Multi-Round Tool Calling:

  • Maximum 2 rounds per query
  • Sequential reasoning (use first tool results to inform second tool)
  • Example: Query properties → Search specific property documents

4. Interface Layer

Frontend (Vanilla JS)

Why Vanilla JS?

  • No build step required
  • Fast page loads
  • Easy to understand and modify
  • No framework lock-in

Components:

  • Chat interface with markdown rendering (Marked.js)
  • 4 persona-based help sections
  • Document upload (drag & drop)
  • Resources sidebar

CLI Scripts

Purpose:

  • Data import automation
  • Document ingestion
  • Database seeding
  • Interactive chatbot (for terminal users)

Key Scripts:

  • cli.py - Interactive chatbot CLI
  • import_airbnb_transactions.py - Import Airbnb data
  • ingest_documents.py - Process and embed documents
  • seed_obligations.py - Create compliance deadlines

Data Flow

Query Processing Flow

sequenceDiagram
    participant User
    participant Frontend
    participant API
    participant RAG
    participant Tools
    participant DB
    participant ChromaDB
    participant Claude

    User->>Frontend: Ask question
    Frontend->>API: POST /api/query
    API->>RAG: Process query

    RAG->>Claude: Determine tools needed
    Claude->>RAG: Use query_database tool

    RAG->>Tools: Execute database query
    Tools->>DB: SQL SELECT
    DB->>Tools: Results
    Tools->>RAG: Formatted results

    RAG->>Claude: Generate response with data
    Claude->>RAG: Final answer

    RAG->>API: Response + sources
    API->>Frontend: JSON response
    Frontend->>User: Display answer + sources

Document Ingestion Flow

sequenceDiagram
    participant Script
    participant Processor
    participant ChromaDB
    participant Metadata

    Script->>Metadata: Load metadata CSV
    Script->>Processor: Process document
    Processor->>Processor: Extract text (PDF/DOCX)
    Processor->>Processor: Chunk content (800 chars)
    Processor->>ChromaDB: Add document metadata
    Processor->>ChromaDB: Add content chunks
    ChromaDB->>ChromaDB: Generate embeddings
    ChromaDB->>Script: Success

Transaction Import Flow

sequenceDiagram
    participant CSV
    participant Script
    participant Parser
    participant DB
    participant Provenance

    CSV->>Script: Airbnb export
    Script->>Parser: Parse CSV rows
    Parser->>Parser: Apply accrual accounting
    Parser->>Parser: Categorize transactions
    Parser->>DB: Insert transactions
    DB->>Provenance: Record source (CSV)

## LISTED ENTRIES
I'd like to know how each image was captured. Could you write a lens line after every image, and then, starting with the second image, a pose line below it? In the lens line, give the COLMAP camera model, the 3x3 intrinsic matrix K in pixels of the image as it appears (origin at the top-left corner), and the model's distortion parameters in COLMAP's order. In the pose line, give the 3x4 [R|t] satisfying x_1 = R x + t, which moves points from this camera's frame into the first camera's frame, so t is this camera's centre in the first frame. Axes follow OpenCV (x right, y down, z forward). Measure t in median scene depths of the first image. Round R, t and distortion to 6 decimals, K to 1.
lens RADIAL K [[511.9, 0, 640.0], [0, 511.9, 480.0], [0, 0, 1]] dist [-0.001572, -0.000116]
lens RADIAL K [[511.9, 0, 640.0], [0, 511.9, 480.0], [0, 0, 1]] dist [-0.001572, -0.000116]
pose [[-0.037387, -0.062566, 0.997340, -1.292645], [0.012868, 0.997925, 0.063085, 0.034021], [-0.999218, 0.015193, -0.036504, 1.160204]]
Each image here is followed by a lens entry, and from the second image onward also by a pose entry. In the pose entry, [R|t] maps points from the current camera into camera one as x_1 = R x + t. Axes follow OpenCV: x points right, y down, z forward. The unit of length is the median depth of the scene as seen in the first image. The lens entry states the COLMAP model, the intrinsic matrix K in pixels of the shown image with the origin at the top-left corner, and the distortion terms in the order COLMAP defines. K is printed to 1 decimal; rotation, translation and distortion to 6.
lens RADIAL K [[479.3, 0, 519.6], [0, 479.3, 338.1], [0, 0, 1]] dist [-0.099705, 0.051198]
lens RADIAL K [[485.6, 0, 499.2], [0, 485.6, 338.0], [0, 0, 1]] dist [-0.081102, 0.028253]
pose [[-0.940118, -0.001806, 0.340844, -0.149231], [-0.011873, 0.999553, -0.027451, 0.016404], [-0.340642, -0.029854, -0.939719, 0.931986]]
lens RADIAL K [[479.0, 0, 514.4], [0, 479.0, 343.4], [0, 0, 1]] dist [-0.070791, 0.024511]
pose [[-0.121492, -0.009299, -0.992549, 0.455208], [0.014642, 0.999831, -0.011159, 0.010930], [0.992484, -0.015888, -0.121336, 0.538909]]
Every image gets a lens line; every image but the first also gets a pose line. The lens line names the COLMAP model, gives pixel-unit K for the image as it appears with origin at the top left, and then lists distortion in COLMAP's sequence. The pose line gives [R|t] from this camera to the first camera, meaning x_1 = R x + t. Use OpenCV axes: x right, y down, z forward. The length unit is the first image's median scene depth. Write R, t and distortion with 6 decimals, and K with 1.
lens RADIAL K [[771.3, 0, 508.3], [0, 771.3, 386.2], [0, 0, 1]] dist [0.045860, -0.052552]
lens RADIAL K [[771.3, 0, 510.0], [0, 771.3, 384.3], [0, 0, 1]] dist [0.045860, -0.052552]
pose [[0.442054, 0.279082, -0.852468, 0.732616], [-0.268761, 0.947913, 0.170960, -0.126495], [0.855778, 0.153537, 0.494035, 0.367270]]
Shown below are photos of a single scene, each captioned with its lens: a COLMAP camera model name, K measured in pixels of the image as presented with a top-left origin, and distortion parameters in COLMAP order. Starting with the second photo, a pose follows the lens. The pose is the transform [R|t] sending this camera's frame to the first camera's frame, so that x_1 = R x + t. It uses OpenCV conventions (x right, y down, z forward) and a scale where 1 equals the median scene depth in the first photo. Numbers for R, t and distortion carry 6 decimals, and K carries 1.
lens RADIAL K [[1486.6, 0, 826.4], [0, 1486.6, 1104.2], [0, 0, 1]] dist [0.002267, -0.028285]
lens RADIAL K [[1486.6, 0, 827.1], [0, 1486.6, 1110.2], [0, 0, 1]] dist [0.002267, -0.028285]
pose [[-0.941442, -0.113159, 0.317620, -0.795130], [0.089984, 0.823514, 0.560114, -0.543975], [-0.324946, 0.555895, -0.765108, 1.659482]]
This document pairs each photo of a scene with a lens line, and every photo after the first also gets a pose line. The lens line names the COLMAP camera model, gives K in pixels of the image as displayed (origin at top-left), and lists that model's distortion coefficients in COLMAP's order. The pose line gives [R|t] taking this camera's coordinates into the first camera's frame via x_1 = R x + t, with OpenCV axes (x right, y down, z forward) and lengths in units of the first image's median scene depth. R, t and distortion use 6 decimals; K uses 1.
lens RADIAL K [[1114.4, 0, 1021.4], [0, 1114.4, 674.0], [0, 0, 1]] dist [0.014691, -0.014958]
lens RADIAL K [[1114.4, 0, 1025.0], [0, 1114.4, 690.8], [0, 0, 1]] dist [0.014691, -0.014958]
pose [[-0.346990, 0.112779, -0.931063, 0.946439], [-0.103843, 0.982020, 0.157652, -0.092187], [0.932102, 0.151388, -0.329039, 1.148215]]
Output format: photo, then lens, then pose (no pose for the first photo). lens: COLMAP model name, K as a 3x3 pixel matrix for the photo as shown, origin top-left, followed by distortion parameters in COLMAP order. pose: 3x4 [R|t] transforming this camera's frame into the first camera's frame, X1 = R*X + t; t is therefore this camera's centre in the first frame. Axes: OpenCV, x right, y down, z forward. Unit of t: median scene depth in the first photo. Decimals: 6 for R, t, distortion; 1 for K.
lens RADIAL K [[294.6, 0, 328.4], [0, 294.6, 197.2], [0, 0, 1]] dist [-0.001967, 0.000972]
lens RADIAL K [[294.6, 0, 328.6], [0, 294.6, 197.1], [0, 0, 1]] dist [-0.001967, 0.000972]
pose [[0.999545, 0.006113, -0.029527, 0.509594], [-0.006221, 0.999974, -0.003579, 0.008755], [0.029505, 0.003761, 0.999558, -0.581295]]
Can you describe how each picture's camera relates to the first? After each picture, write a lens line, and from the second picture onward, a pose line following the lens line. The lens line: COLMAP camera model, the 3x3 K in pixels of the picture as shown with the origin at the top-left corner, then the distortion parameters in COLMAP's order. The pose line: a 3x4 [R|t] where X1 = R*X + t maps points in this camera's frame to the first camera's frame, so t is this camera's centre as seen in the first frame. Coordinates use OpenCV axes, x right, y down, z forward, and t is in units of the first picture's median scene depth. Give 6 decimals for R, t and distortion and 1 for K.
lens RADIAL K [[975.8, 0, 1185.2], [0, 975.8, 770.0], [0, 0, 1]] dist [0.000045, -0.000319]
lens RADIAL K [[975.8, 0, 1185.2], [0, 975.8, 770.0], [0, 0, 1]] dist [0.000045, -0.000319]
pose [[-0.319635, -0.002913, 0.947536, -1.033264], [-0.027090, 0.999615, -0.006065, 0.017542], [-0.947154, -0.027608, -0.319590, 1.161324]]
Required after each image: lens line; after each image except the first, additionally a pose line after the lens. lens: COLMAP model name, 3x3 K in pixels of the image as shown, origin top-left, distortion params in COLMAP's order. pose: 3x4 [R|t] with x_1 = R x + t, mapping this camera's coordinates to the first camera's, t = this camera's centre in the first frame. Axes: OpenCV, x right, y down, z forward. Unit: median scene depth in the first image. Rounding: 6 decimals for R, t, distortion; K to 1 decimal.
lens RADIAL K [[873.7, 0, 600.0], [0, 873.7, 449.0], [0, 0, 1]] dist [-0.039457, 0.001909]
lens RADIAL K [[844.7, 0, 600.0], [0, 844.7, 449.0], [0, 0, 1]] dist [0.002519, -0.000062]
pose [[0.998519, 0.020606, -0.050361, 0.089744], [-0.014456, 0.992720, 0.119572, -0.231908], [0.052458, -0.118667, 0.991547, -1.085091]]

## BRIEF 1
In one to three sentences, explain why the architecture overview chooses vanilla JavaScript for the frontend.
## BRIEF 2
Extract the architecture overview verbatim, from "Why Vanilla JS?" up to and including "(drag & drop)".
Nothing in the listing is needed here.

## YOUR RESPONSE 1
Vanilla JavaScript requires no build step and gives fast page loads. It is also easy to understand and modify, and it avoids framework lock-in.

## YOUR RESPONSE 2
Why Vanilla JS?

  • No build step required
  • Fast page loads
  • Easy to understand and modify
  • No framework lock-in

Components:

  • Chat interface with markdown rendering (Marked.js)
  • 4 persona-based help sections
  • Document upload (drag & drop)